## DATA EXCERPTS
···

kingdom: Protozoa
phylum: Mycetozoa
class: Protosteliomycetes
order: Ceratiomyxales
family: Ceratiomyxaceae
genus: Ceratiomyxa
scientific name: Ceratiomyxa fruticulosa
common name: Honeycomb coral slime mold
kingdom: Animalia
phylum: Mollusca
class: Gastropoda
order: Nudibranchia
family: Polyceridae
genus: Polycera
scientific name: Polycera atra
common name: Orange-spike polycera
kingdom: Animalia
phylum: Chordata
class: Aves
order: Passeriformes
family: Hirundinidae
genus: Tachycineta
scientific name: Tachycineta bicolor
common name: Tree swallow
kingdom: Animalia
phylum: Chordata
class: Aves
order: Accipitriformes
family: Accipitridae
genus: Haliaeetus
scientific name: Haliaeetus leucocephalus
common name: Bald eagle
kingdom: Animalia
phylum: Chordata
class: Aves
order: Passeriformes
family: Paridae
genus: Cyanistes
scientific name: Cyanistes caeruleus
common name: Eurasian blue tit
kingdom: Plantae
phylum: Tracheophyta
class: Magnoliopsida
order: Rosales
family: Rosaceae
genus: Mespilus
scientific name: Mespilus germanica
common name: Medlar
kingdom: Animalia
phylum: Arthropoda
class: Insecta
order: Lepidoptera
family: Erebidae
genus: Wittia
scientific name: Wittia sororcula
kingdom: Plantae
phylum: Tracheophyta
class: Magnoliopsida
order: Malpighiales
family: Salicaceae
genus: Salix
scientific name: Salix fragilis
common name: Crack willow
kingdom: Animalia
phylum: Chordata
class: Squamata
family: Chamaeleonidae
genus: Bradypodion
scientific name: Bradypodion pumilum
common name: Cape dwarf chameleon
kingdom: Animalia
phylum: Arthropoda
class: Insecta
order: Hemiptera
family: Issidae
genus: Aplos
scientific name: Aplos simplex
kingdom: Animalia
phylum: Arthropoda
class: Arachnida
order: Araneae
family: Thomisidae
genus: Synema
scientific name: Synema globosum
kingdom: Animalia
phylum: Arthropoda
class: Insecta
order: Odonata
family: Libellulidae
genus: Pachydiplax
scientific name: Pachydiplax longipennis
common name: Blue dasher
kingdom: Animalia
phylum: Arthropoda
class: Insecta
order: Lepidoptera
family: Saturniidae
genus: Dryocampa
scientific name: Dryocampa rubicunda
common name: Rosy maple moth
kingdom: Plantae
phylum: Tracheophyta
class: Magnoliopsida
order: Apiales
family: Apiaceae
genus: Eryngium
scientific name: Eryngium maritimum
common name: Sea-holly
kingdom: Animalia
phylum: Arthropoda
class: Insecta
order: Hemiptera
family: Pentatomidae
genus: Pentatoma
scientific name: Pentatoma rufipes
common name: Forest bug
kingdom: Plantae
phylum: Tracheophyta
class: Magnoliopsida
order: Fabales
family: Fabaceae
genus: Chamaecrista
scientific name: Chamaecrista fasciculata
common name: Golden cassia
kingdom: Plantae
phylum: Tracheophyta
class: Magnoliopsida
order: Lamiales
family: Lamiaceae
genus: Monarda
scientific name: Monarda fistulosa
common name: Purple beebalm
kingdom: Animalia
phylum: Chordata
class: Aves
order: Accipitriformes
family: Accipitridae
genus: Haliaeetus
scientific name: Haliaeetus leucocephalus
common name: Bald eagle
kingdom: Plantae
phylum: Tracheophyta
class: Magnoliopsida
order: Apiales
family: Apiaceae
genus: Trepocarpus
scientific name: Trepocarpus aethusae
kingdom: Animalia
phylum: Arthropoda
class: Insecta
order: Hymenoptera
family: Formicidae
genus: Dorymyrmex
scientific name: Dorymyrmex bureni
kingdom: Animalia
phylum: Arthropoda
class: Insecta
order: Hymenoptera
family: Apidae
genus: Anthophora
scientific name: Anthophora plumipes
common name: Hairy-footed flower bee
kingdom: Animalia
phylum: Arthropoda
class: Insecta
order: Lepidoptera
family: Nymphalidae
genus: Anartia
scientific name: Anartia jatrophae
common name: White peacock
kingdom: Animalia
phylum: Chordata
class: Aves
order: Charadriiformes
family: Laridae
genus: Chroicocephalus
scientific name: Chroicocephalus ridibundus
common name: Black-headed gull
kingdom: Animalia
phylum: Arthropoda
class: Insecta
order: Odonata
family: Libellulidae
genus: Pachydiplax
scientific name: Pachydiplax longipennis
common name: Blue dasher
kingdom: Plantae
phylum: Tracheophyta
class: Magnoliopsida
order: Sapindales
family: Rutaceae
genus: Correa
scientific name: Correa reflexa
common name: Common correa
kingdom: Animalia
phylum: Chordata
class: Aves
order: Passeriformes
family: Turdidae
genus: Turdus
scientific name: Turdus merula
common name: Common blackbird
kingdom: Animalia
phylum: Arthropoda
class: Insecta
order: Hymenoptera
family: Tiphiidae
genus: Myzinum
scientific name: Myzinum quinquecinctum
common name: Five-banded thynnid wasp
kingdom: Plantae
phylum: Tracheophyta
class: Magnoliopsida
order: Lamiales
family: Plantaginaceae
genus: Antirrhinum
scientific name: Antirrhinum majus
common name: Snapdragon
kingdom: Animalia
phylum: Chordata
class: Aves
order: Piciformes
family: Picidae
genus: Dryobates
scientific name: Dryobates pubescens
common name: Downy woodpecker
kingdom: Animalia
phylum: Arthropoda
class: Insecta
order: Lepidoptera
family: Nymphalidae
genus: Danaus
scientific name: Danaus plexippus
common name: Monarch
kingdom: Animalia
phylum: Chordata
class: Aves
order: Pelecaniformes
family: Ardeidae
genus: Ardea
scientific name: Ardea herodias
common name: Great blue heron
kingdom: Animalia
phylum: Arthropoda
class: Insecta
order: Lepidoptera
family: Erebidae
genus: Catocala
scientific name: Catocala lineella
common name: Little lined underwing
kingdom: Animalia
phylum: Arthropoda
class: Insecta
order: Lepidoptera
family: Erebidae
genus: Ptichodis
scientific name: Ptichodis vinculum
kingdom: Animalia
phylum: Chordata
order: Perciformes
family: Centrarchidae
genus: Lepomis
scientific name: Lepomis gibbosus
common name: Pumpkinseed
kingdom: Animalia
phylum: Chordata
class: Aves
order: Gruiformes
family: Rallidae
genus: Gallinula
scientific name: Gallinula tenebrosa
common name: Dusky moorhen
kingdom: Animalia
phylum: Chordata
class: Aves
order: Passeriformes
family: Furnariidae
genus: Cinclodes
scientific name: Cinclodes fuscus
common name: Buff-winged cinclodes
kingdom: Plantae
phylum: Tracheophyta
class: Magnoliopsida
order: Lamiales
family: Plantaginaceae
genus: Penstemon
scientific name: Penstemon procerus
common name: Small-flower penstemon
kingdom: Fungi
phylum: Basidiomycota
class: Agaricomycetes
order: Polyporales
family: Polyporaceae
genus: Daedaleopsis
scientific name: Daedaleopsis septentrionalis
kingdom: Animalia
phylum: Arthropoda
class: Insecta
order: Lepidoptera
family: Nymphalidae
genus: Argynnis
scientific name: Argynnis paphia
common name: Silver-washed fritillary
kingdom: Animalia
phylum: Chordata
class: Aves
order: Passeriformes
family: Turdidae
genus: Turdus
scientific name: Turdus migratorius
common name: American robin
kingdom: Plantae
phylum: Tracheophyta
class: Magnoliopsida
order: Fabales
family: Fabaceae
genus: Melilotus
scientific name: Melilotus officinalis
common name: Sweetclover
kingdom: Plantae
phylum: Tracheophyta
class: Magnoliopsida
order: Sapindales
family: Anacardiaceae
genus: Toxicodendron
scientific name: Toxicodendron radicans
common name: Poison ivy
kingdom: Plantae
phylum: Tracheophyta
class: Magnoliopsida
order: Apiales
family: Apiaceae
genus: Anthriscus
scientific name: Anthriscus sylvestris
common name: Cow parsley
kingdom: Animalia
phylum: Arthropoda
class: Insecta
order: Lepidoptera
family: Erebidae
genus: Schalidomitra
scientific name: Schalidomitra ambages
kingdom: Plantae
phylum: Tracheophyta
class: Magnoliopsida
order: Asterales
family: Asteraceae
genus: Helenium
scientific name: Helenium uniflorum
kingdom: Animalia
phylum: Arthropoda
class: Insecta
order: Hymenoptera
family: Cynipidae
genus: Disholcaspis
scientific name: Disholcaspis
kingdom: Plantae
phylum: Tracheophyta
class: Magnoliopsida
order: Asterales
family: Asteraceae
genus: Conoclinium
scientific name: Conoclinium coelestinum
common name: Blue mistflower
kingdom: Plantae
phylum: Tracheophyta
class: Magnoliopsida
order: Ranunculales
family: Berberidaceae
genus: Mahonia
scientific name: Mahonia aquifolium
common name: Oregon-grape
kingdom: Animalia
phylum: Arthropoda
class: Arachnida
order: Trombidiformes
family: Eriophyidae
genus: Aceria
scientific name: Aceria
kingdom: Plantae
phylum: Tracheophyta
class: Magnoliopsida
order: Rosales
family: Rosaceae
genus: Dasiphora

···

## WHAT YOU ARE ASKED TO DO
Reproduce the records without alteration, beginning at their first line and stopping after the line that contains "scientific name: Dryocampa rubicunda".

## FINAL RESULT
kingdom: Protozoa
phylum: Mycetozoa
class: Protosteliomycetes
order: Ceratiomyxales
family: Ceratiomyxaceae
genus: Ceratiomyxa
scientific name: Ceratiomyxa fruticulosa
common name: Honeycomb coral slime mold
kingdom: Animalia
phylum: Mollusca
class: Gastropoda
order: Nudibranchia
family: Polyceridae
genus: Polycera
scientific name: Polycera atra
common name: Orange-spike polycera
kingdom: Animalia
phylum: Chordata
class: Aves
order: Passeriformes
family: Hirundinidae
genus: Tachycineta
scientific name: Tachycineta bicolor
common name: Tree swallow
kingdom: Animalia
phylum: Chordata
class: Aves
order: Accipitriformes
family: Accipitridae
genus: Haliaeetus
scientific name: Haliaeetus leucocephalus
common name: Bald eagle
kingdom: Animalia
phylum: Chordata
class: Aves
order: Passeriformes
family: Paridae
genus: Cyanistes
scientific name: Cyanistes caeruleus
common name: Eurasian blue tit
kingdom: Plantae
phylum: Tracheophyta
class: Magnoliopsida
order: Rosales
family: Rosaceae
genus: Mespilus
scientific name: Mespilus germanica
common name: Medlar
kingdom: Animalia
phylum: Arthropoda
class: Insecta
order: Lepidoptera
family: Erebidae
genus: Wittia
scientific name: Wittia sororcula
kingdom: Plantae
phylum: Tracheophyta
class: Magnoliopsida
order: Malpighiales
family: Salicaceae
genus: Salix
scientific name: Salix fragilis
common name: Crack willow
kingdom: Animalia
phylum: Chordata
class: Squamata
family: Chamaeleonidae
genus: Bradypodion
scientific name: Bradypodion pumilum
common name: Cape dwarf chameleon
kingdom: Animalia
phylum: Arthropoda
class: Insecta
order: Hemiptera
family: Issidae
genus: Aplos
scientific name: Aplos simplex
kingdom: Animalia
phylum: Arthropoda
class: Arachnida
order: Araneae
family: Thomisidae
genus: Synema
scientific name: Synema globosum
kingdom: Animalia
phylum: Arthropoda
class: Insecta
order: Odonata
family: Libellulidae
genus: Pachydiplax
scientific name: Pachydiplax longipennis
common name: Blue dasher
kingdom: Animalia
phylum: Arthropoda
class: Insecta
order: Lepidoptera
family: Saturniidae
genus: Dryocampa
scientific name: Dryocampa rubicunda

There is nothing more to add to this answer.